## WRITTEN INSTRUCTION
Can you rewrite the lines below, substituting "division" for every "phylum" and keeping everything else unchanged? Leave the pictures out of your answer.

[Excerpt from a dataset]
"""
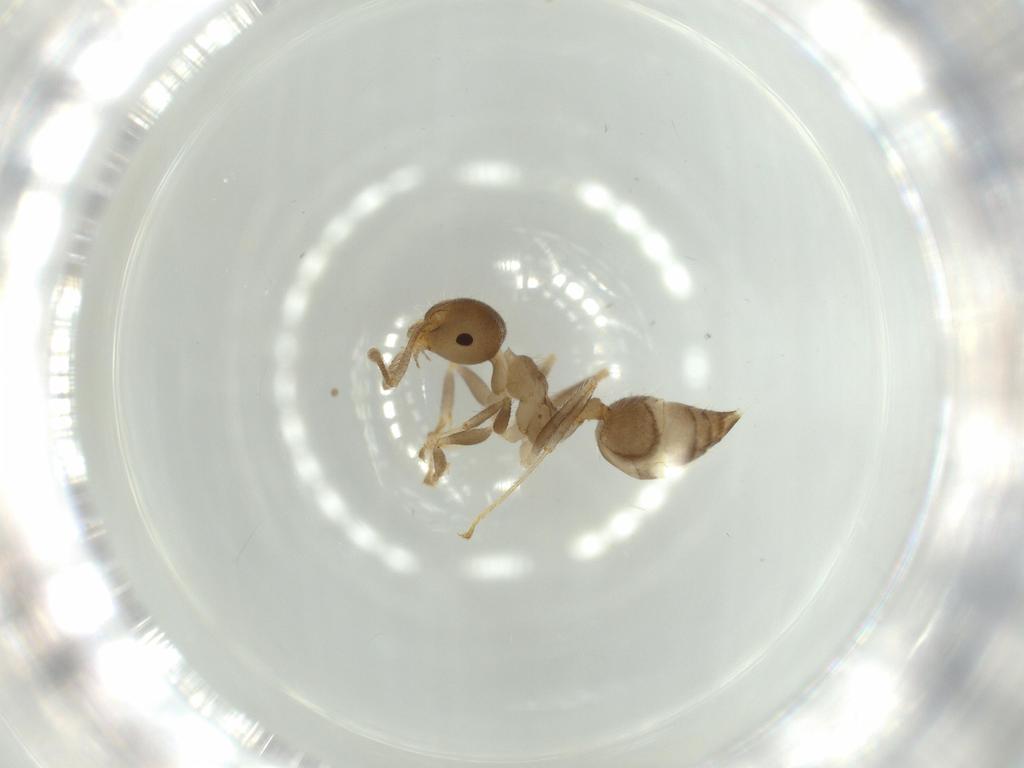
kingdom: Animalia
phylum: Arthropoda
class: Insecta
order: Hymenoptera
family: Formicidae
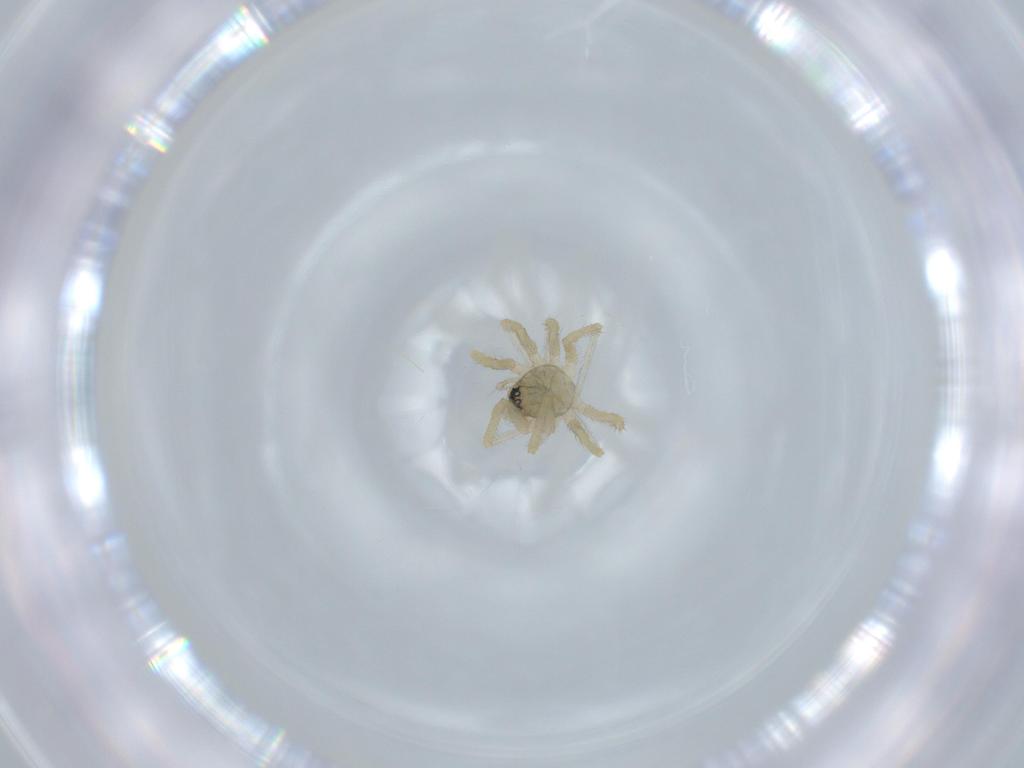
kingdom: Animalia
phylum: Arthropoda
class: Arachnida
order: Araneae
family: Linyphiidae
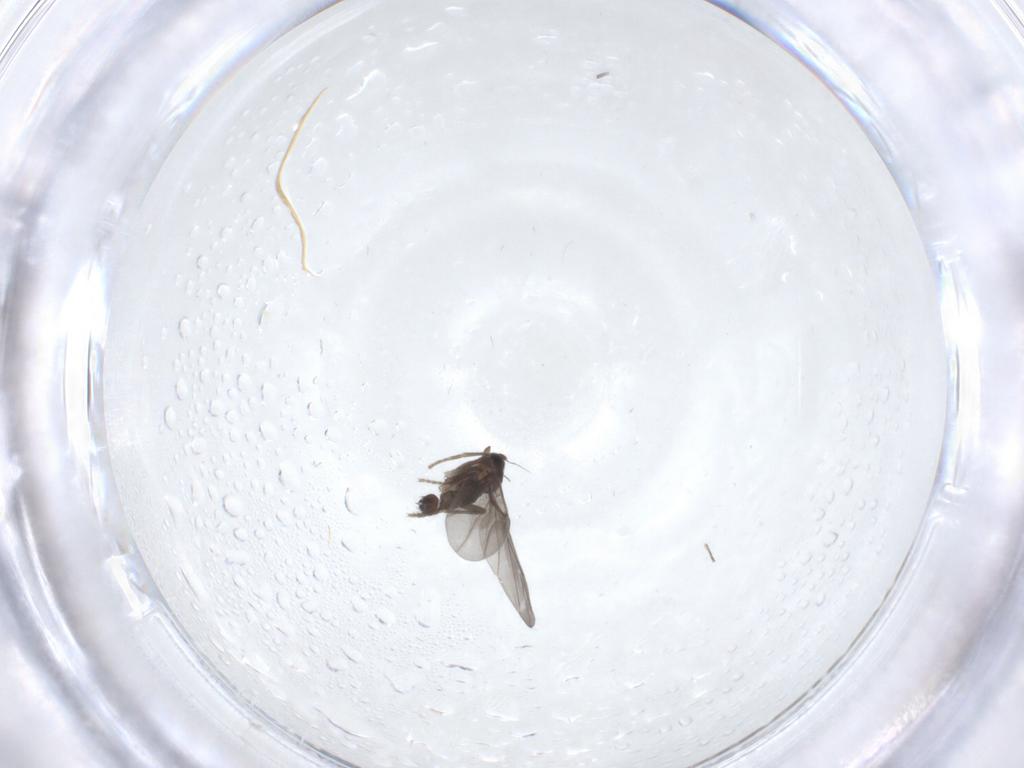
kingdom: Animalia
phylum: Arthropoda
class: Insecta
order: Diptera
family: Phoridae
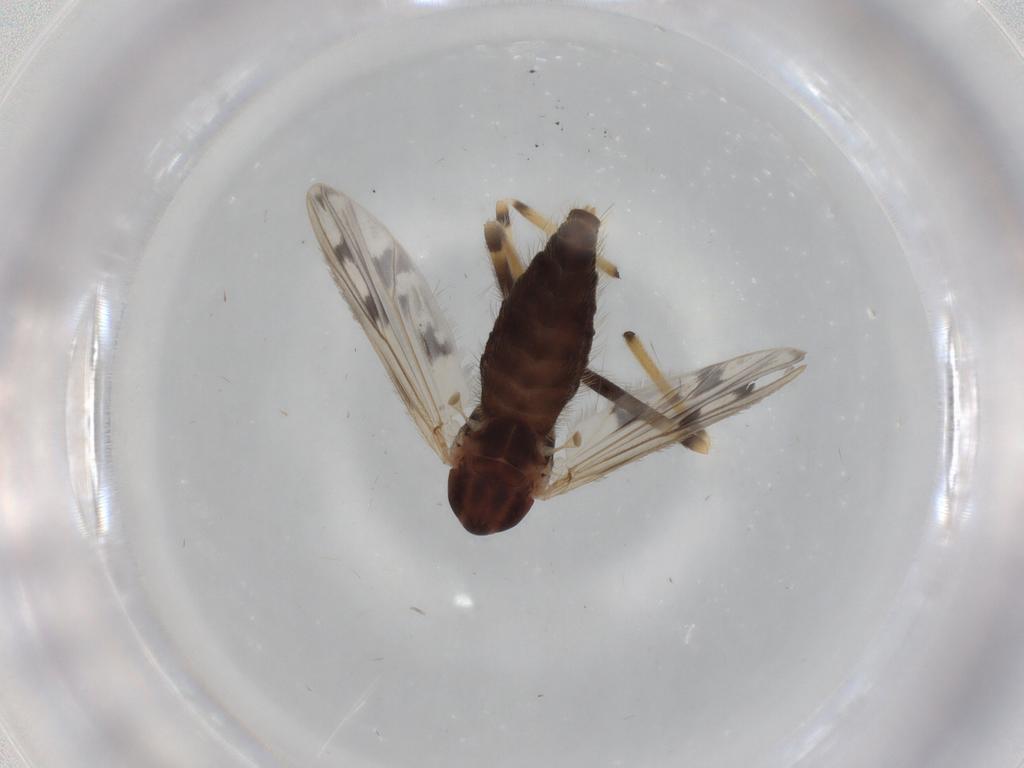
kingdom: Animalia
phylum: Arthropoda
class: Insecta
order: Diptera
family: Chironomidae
"""
## COMPLETE OUTPUT
kingdom: Animalia
division: Arthropoda
class: Insecta
order: Hymenoptera
family: Formicidae
kingdom: Animalia
division: Arthropoda
class: Arachnida
order: Araneae
family: Linyphiidae
kingdom: Animalia
division: Arthropoda
class: Insecta
order: Diptera
family: Phoridae
kingdom: Animalia
division: Arthropoda
class: Insecta
order: Diptera
family: Chironomidae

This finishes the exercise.